Pelosi says Obama has the votes to pass health reform

WASHINGTON (AFP) – President Barack Obama has the votes in the House of Representatives to force his flagship reform of US healthcare through without Republican support, House speaker Nancy Pelosi said Sunday.
Pelosi, in an interview with ABC television’s “This Week” program, said Democrats would succeed in passing a bill despite concerted Republican efforts to derail Obama’s top domestic priority ahead of crucial mid-term elections.
“We’re here to do the job for the American people — to get them results that gives them not only health security, but economic security, because the health issue is an economic issue for America’s families,” she said.
After months of wrangling, the House and the Senate adopted different versions of a reform bill late last year but they must be combined into a single piece of legislation for Obama to sign into law.
Obama is widely expected to announce in the coming days that he is prepared to use a process known as reconciliation to force a bill through Congress against Republican objections.
This process would require the House to pass the Senate bill and also the Senate to pass a second bill making amendments to their version of the legislation to reconcile outstanding differences between Democrats.
Pelosi, the most senior Democrat in the House, answered “yes” when asked by ABC whether she had the votes to pass the Senate bill.
“Time is up. We really have to go forth,” Pelosi said, adding that the country could not wait any longer for a bill that would also bring a host of economic benefits to American families.
Obama made one final effort to break the deadlock on Thursday with a televised summit at the White House with Democratic and Republican leaders.
But the high-stakes, day-long meeting yielded no breakthrough with Republicans insisting the reforms go back to the drawing-board and Democrats painting the opposition as simply obstructionist.
On Saturday Obama used his weekly address to again call for bipartisan support for attempts to overhaul the system and provide coverage to some 31 million uninsured Americans.
“It is time for us to act.
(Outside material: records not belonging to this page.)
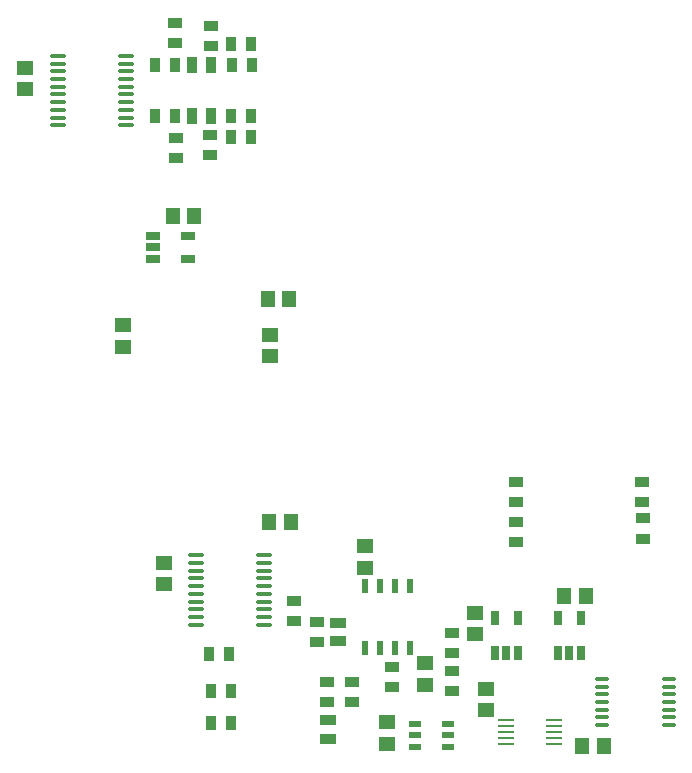
<source format=gbr>
G04 Layer_Color=8421504*
%FSLAX26Y26*%
%MOIN*%
%TF.FileFunction,Paste,Top*%
%TF.Part,Single*%
G01*
G75*
%TA.AperFunction,SMDPad,CuDef*%
%ADD10R,0.057087X0.045276*%
%ADD11R,0.045276X0.057087*%
G04:AMPARAMS|DCode=12|XSize=21.654mil|YSize=49.213mil|CornerRadius=1.949mil|HoleSize=0mil|Usage=FLASHONLY|Rotation=180.000|XOffset=0mil|YOffset=0mil|HoleType=Round|Shape=RoundedRectangle|*
%AMROUNDEDRECTD12*
21,1,0.021654,0.045315,0,0,180.0*
21,1,0.017756,0.049213,0,0,180.0*
1,1,0.003898,-0.008878,0.022657*
1,1,0.003898,0.008878,0.022657*
1,1,0.003898,0.008878,-0.022657*
1,1,0.003898,-0.008878,-0.022657*
%
%ADD12ROUNDEDRECTD12*%
%ADD13R,0.051181X0.033465*%
%ADD14O,0.055118X0.013780*%
%ADD15R,0.039370X0.023622*%
%ADD16R,0.037402X0.053150*%
G04:AMPARAMS|DCode=17|XSize=25.591mil|YSize=47.244mil|CornerRadius=1.919mil|HoleSize=0mil|Usage=FLASHONLY|Rotation=180.000|XOffset=0mil|YOffset=0mil|HoleType=Round|Shape=RoundedRectangle|*
%AMROUNDEDRECTD17*
21,1,0.025591,0.043406,0,0,180.0*
21,1,0.021752,0.047244,0,0,180.0*
1,1,0.003839,-0.010876,0.021703*
1,1,0.003839,0.010876,0.021703*
1,1,0.003839,0.010876,-0.021703*
1,1,0.003839,-0.010876,-0.021703*
%
%ADD17ROUNDEDRECTD17*%
%ADD18O,0.049213X0.013780*%
%ADD19O,0.057087X0.009842*%
G04:AMPARAMS|DCode=20|XSize=25.591mil|YSize=47.244mil|CornerRadius=1.919mil|HoleSize=0mil|Usage=FLASHONLY|Rotation=90.000|XOffset=0mil|YOffset=0mil|HoleType=Round|Shape=RoundedRectangle|*
%AMROUNDEDRECTD20*
21,1,0.025591,0.043406,0,0,90.0*
21,1,0.021752,0.047244,0,0,90.0*
1,1,0.003839,0.021703,0.010876*
1,1,0.003839,0.021703,-0.010876*
1,1,0.003839,-0.021703,-0.010876*
1,1,0.003839,-0.021703,0.010876*
%
%ADD20ROUNDEDRECTD20*%
%ADD21R,0.033465X0.051181*%
%ADD22R,0.053150X0.037402*%
D10*
X1647386Y1213134D02*
D03*
Y1284000D02*
D03*
X1682110Y960472D02*
D03*
Y1031339D02*
D03*
X1355110Y847677D02*
D03*
Y918543D02*
D03*
X473110Y2242543D02*
D03*
Y2171677D02*
D03*
X963110Y2210543D02*
D03*
Y2139677D02*
D03*
X147110Y3030472D02*
D03*
Y3101338D02*
D03*
X1480000Y1115433D02*
D03*
Y1044567D02*
D03*
X1280000Y1434567D02*
D03*
Y1505433D02*
D03*
X610110Y1379678D02*
D03*
Y1450544D02*
D03*
D11*
X2004567Y840000D02*
D03*
X2075433D02*
D03*
X2015795Y1340110D02*
D03*
X1944929D02*
D03*
X638677Y2606110D02*
D03*
X709543D02*
D03*
X961677Y1585110D02*
D03*
X1032543D02*
D03*
X1026543Y2331110D02*
D03*
X955677D02*
D03*
D12*
X1430386Y1373913D02*
D03*
X1380386D02*
D03*
X1330386D02*
D03*
X1280386D02*
D03*
X1430386Y1167220D02*
D03*
X1380386D02*
D03*
X1330386D02*
D03*
X1280386D02*
D03*
D13*
X1571110Y1216575D02*
D03*
Y1149646D02*
D03*
X1783110Y1519646D02*
D03*
Y1586575D02*
D03*
X2208110Y1531646D02*
D03*
Y1598575D02*
D03*
X2205110Y1653646D02*
D03*
Y1720575D02*
D03*
X1783110Y1653646D02*
D03*
Y1720575D02*
D03*
X1570362Y1089109D02*
D03*
Y1022180D02*
D03*
X648110Y3182646D02*
D03*
Y3249575D02*
D03*
X651110Y2798646D02*
D03*
Y2865575D02*
D03*
X764110Y2877575D02*
D03*
Y2810646D02*
D03*
X766110Y3174646D02*
D03*
Y3241575D02*
D03*
X1120000Y1253465D02*
D03*
Y1186535D02*
D03*
X1155110Y1054575D02*
D03*
Y987646D02*
D03*
X1043854Y1324939D02*
D03*
Y1258010D02*
D03*
X1237110Y1054575D02*
D03*
Y987646D02*
D03*
X1370000Y1103465D02*
D03*
Y1036535D02*
D03*
D14*
X716922Y1475268D02*
D03*
Y1449678D02*
D03*
Y1424086D02*
D03*
Y1398496D02*
D03*
Y1372906D02*
D03*
Y1347314D02*
D03*
Y1321724D02*
D03*
Y1296134D02*
D03*
Y1270544D02*
D03*
Y1244952D02*
D03*
X943300Y1475268D02*
D03*
Y1449678D02*
D03*
Y1424086D02*
D03*
Y1398496D02*
D03*
Y1372906D02*
D03*
Y1347314D02*
D03*
Y1321724D02*
D03*
Y1296134D02*
D03*
Y1270544D02*
D03*
Y1244952D02*
D03*
X255944Y3139724D02*
D03*
Y3114134D02*
D03*
Y3088544D02*
D03*
Y3062952D02*
D03*
Y3037362D02*
D03*
Y3011772D02*
D03*
Y2986182D02*
D03*
Y2960590D02*
D03*
Y2935000D02*
D03*
Y2909410D02*
D03*
X482322Y3139724D02*
D03*
Y3114134D02*
D03*
Y3088544D02*
D03*
Y3062952D02*
D03*
Y3037362D02*
D03*
Y3011772D02*
D03*
Y2986182D02*
D03*
Y2960590D02*
D03*
Y2935000D02*
D03*
Y2909410D02*
D03*
D15*
X1447574Y912796D02*
D03*
Y875394D02*
D03*
Y837992D02*
D03*
X1555842D02*
D03*
Y875394D02*
D03*
Y912796D02*
D03*
D16*
X703614Y3110111D02*
D03*
X766606D02*
D03*
X704614Y2941111D02*
D03*
X767606D02*
D03*
D17*
X1924386Y1149932D02*
D03*
X1961788D02*
D03*
X1999188D02*
D03*
Y1266074D02*
D03*
X1924386D02*
D03*
X1714216Y1151496D02*
D03*
X1751618D02*
D03*
X1789018D02*
D03*
Y1267638D02*
D03*
X1714216D02*
D03*
D18*
X2069622Y1063386D02*
D03*
Y1037796D02*
D03*
Y1012204D02*
D03*
Y986614D02*
D03*
Y961024D02*
D03*
Y935434D02*
D03*
Y909842D02*
D03*
X2292062Y1063386D02*
D03*
Y1037796D02*
D03*
Y1012204D02*
D03*
Y986614D02*
D03*
Y961024D02*
D03*
Y935434D02*
D03*
Y909842D02*
D03*
D19*
X1910292Y846772D02*
D03*
Y866456D02*
D03*
Y886142D02*
D03*
Y905826D02*
D03*
Y925512D02*
D03*
X1750842Y846772D02*
D03*
Y866456D02*
D03*
Y886142D02*
D03*
Y905826D02*
D03*
Y925512D02*
D03*
D20*
X574040Y2539512D02*
D03*
Y2502110D02*
D03*
Y2464708D02*
D03*
X690182D02*
D03*
Y2539512D02*
D03*
D21*
X835646Y3110110D02*
D03*
X902575D02*
D03*
X834646Y3181110D02*
D03*
X901575D02*
D03*
X832646Y2871110D02*
D03*
X899575D02*
D03*
X647575Y2941095D02*
D03*
X580646D02*
D03*
X832646D02*
D03*
X899575D02*
D03*
X581646Y3110110D02*
D03*
X648575D02*
D03*
X826575Y1148110D02*
D03*
X759646D02*
D03*
X833575Y917110D02*
D03*
X766646D02*
D03*
X833575Y1024110D02*
D03*
X766646D02*
D03*
D22*
X1190000Y1188504D02*
D03*
Y1251496D02*
D03*
X1156110Y927606D02*
D03*
Y864614D02*
D03*
%TF.MD5,048b2dc49eb9d696719a74ffedd70706*%
M02*

</source>
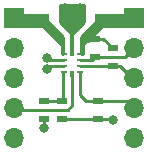
<source format=gbr>
G04 #@! TF.GenerationSoftware,KiCad,Pcbnew,(5.1.6-14-g3ac0951e1-dirty)*
G04 #@! TF.CreationDate,2021-04-17T10:51:59+02:00*
G04 #@! TF.ProjectId,A003.0000017200_DM.ADS7142.BOB,41303033-2e30-4303-9030-303137323030,rev?*
G04 #@! TF.SameCoordinates,Original*
G04 #@! TF.FileFunction,Copper,L1,Top*
G04 #@! TF.FilePolarity,Positive*
%FSLAX46Y46*%
G04 Gerber Fmt 4.6, Leading zero omitted, Abs format (unit mm)*
G04 Created by KiCad (PCBNEW (5.1.6-14-g3ac0951e1-dirty)) date 2021-04-17 10:51:59*
%MOMM*%
%LPD*%
G01*
G04 APERTURE LIST*
G04 #@! TA.AperFunction,SMDPad,CuDef*
%ADD10R,0.900000X0.500000*%
G04 #@! TD*
G04 #@! TA.AperFunction,SMDPad,CuDef*
%ADD11R,0.549999X0.249999*%
G04 #@! TD*
G04 #@! TA.AperFunction,SMDPad,CuDef*
%ADD12R,0.549999X0.200000*%
G04 #@! TD*
G04 #@! TA.AperFunction,SMDPad,CuDef*
%ADD13R,0.299999X0.575000*%
G04 #@! TD*
G04 #@! TA.AperFunction,ComponentPad*
%ADD14R,1.700000X1.700000*%
G04 #@! TD*
G04 #@! TA.AperFunction,ComponentPad*
%ADD15O,1.700000X1.700000*%
G04 #@! TD*
G04 #@! TA.AperFunction,SMDPad,CuDef*
%ADD16R,0.800000X0.750000*%
G04 #@! TD*
G04 #@! TA.AperFunction,ViaPad*
%ADD17C,0.800000*%
G04 #@! TD*
G04 #@! TA.AperFunction,Conductor*
%ADD18C,0.250000*%
G04 #@! TD*
G04 #@! TA.AperFunction,Conductor*
%ADD19C,0.350000*%
G04 #@! TD*
G04 #@! TA.AperFunction,Conductor*
%ADD20C,0.254000*%
G04 #@! TD*
G04 APERTURE END LIST*
D10*
X134112000Y-84570000D03*
X134112000Y-83070000D03*
X135382000Y-78625000D03*
X135382000Y-80125000D03*
X133858000Y-77863000D03*
X133858000Y-79363000D03*
D11*
X131278000Y-79132999D03*
D12*
X131278000Y-79633000D03*
X131278000Y-80133000D03*
D11*
X131278000Y-80633001D03*
D13*
X131953000Y-80795500D03*
D11*
X132628000Y-80633001D03*
D12*
X132628000Y-80133000D03*
X132628000Y-79633000D03*
D11*
X132628000Y-79132999D03*
D13*
X131953000Y-78970500D03*
D10*
X129540000Y-83070000D03*
X129540000Y-84570000D03*
X131064000Y-84570000D03*
X131064000Y-83070000D03*
D14*
X137160000Y-76073000D03*
D15*
X137160000Y-78613000D03*
X137160000Y-81153000D03*
X137160000Y-83693000D03*
X137160000Y-86233000D03*
D14*
X127000000Y-76073000D03*
D15*
X127000000Y-78613000D03*
X127000000Y-81153000D03*
X127000000Y-83693000D03*
X127000000Y-86233000D03*
D16*
X132727000Y-76073000D03*
X134227000Y-76073000D03*
X131179000Y-76073000D03*
X129679000Y-76073000D03*
D17*
X131318000Y-75184000D03*
X132588000Y-75184000D03*
X129540000Y-85344000D03*
X129794000Y-79390997D03*
X129794000Y-80391000D03*
X135382000Y-84709000D03*
X135382000Y-76200000D03*
D18*
X131953000Y-76708000D02*
X132588000Y-76073000D01*
X129540000Y-84570000D02*
X129540000Y-85217000D01*
X129540000Y-85217000D02*
X129540000Y-85344000D01*
D19*
X131953000Y-78970500D02*
X131953000Y-76708000D01*
D18*
X130036003Y-79633000D02*
X129794000Y-79390997D01*
X131278000Y-79633000D02*
X130036003Y-79633000D01*
X130052000Y-80133000D02*
X129794000Y-80391000D01*
X131278000Y-80133000D02*
X130052000Y-80133000D01*
X129806000Y-76073000D02*
X127000000Y-76073000D01*
X135382000Y-78625000D02*
X134608000Y-77851000D01*
X134608000Y-77851000D02*
X133731000Y-77851000D01*
X135255000Y-76073000D02*
X135382000Y-76200000D01*
X134100000Y-76073000D02*
X135255000Y-76073000D01*
X133858000Y-77863000D02*
X132981000Y-77863000D01*
X131064000Y-84570000D02*
X134251000Y-84570000D01*
X135243000Y-84570000D02*
X135382000Y-84709000D01*
X134112000Y-84570000D02*
X135243000Y-84570000D01*
X129540000Y-83070000D02*
X131052000Y-83070000D01*
X131052000Y-83070000D02*
X131064000Y-83058000D01*
X131064000Y-83058000D02*
X131191000Y-82931000D01*
X131191000Y-82931000D02*
X131191000Y-80645000D01*
X131953000Y-80795500D02*
X131953000Y-82804000D01*
X131953000Y-82804000D02*
X131953000Y-83439000D01*
X131953000Y-83439000D02*
X131572000Y-83820000D01*
X131572000Y-83820000D02*
X127000000Y-83820000D01*
X132628000Y-79633000D02*
X133600000Y-79633000D01*
X133600000Y-79633000D02*
X133858000Y-79375000D01*
X133858000Y-79375000D02*
X136398000Y-79375000D01*
X136398000Y-79375000D02*
X137160000Y-78613000D01*
X132628000Y-80133000D02*
X134370000Y-80133000D01*
X137160000Y-81026000D02*
X137160000Y-81153000D01*
X134370000Y-80133000D02*
X135251000Y-80133000D01*
X135251000Y-80133000D02*
X135255000Y-80137000D01*
X135255000Y-80137000D02*
X135382000Y-80137000D01*
X135382000Y-80137000D02*
X136017000Y-80137000D01*
X136017000Y-80137000D02*
X137160000Y-81280000D01*
X132628000Y-80633001D02*
X132628000Y-81828000D01*
X132628000Y-81828000D02*
X132628000Y-82590000D01*
X132628000Y-82590000D02*
X133096000Y-83058000D01*
X133096000Y-83058000D02*
X134112000Y-83058000D01*
X134112000Y-83058000D02*
X136525000Y-83058000D01*
X136525000Y-83058000D02*
X137160000Y-83693000D01*
D20*
G36*
X131191000Y-77649606D02*
G01*
X131191000Y-79121000D01*
X131064000Y-79121000D01*
X131064000Y-78359000D01*
X131061560Y-78334224D01*
X131054333Y-78310399D01*
X131042597Y-78288443D01*
X131026803Y-78269197D01*
X129502803Y-76745197D01*
X129483557Y-76729403D01*
X129461601Y-76717667D01*
X129437776Y-76710440D01*
X129413000Y-76708000D01*
X126365000Y-76708000D01*
X126365000Y-75819000D01*
X129360394Y-75819000D01*
X131191000Y-77649606D01*
G37*
X131191000Y-77649606D02*
X131191000Y-79121000D01*
X131064000Y-79121000D01*
X131064000Y-78359000D01*
X131061560Y-78334224D01*
X131054333Y-78310399D01*
X131042597Y-78288443D01*
X131026803Y-78269197D01*
X129502803Y-76745197D01*
X129483557Y-76729403D01*
X129461601Y-76717667D01*
X129437776Y-76710440D01*
X129413000Y-76708000D01*
X126365000Y-76708000D01*
X126365000Y-75819000D01*
X129360394Y-75819000D01*
X131191000Y-77649606D01*
G36*
X137795000Y-76708000D02*
G01*
X134604125Y-76708000D01*
X134579349Y-76710440D01*
X134555524Y-76717667D01*
X134533568Y-76729403D01*
X134513193Y-76746341D01*
X133312325Y-77978000D01*
X133223000Y-77978000D01*
X133198224Y-77980440D01*
X133174399Y-77987667D01*
X133152443Y-77999403D01*
X133133197Y-78015197D01*
X132879197Y-78269197D01*
X132863403Y-78288443D01*
X132851667Y-78310399D01*
X132844440Y-78334224D01*
X132842000Y-78359000D01*
X132842000Y-79121000D01*
X132715000Y-79121000D01*
X132715000Y-77649606D01*
X134545606Y-75819000D01*
X137795000Y-75819000D01*
X137795000Y-76708000D01*
G37*
X137795000Y-76708000D02*
X134604125Y-76708000D01*
X134579349Y-76710440D01*
X134555524Y-76717667D01*
X134533568Y-76729403D01*
X134513193Y-76746341D01*
X133312325Y-77978000D01*
X133223000Y-77978000D01*
X133198224Y-77980440D01*
X133174399Y-77987667D01*
X133152443Y-77999403D01*
X133133197Y-78015197D01*
X132879197Y-78269197D01*
X132863403Y-78288443D01*
X132851667Y-78310399D01*
X132844440Y-78334224D01*
X132842000Y-78359000D01*
X132842000Y-79121000D01*
X132715000Y-79121000D01*
X132715000Y-77649606D01*
X134545606Y-75819000D01*
X137795000Y-75819000D01*
X137795000Y-76708000D01*
G36*
X132969000Y-76401394D02*
G01*
X131990197Y-77380197D01*
X131974403Y-77399443D01*
X131962667Y-77421399D01*
X131955440Y-77445224D01*
X131953000Y-77470000D01*
X131950560Y-77445224D01*
X131943333Y-77421399D01*
X131931597Y-77399443D01*
X131915803Y-77380197D01*
X130937000Y-76401394D01*
X130937000Y-74930000D01*
X132969000Y-74930000D01*
X132969000Y-76401394D01*
G37*
X132969000Y-76401394D02*
X131990197Y-77380197D01*
X131974403Y-77399443D01*
X131962667Y-77421399D01*
X131955440Y-77445224D01*
X131953000Y-77470000D01*
X131950560Y-77445224D01*
X131943333Y-77421399D01*
X131931597Y-77399443D01*
X131915803Y-77380197D01*
X130937000Y-76401394D01*
X130937000Y-74930000D01*
X132969000Y-74930000D01*
X132969000Y-76401394D01*
M02*

</source>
It is time for those of us in Washington to live up to our responsibilities to the American people and to future generations,” he said.
White House spokesman Robert Gibbs said the president would make an announcement early this coming week laying out “where he sees the path moving forward.”
The House and Senate have failed to agree a single piece of legislation for Obama to sign into law.
Republicans derailed the process last month by capturing a crucial Massachusetts Senate seat that gave them the power to thwart final votes using a legislative tactic called a filibuster.
With crucial mid-term elections lying ahead in November, Obama knows he can’t wait much longer before either forcing through his present reform package or having a major rethink.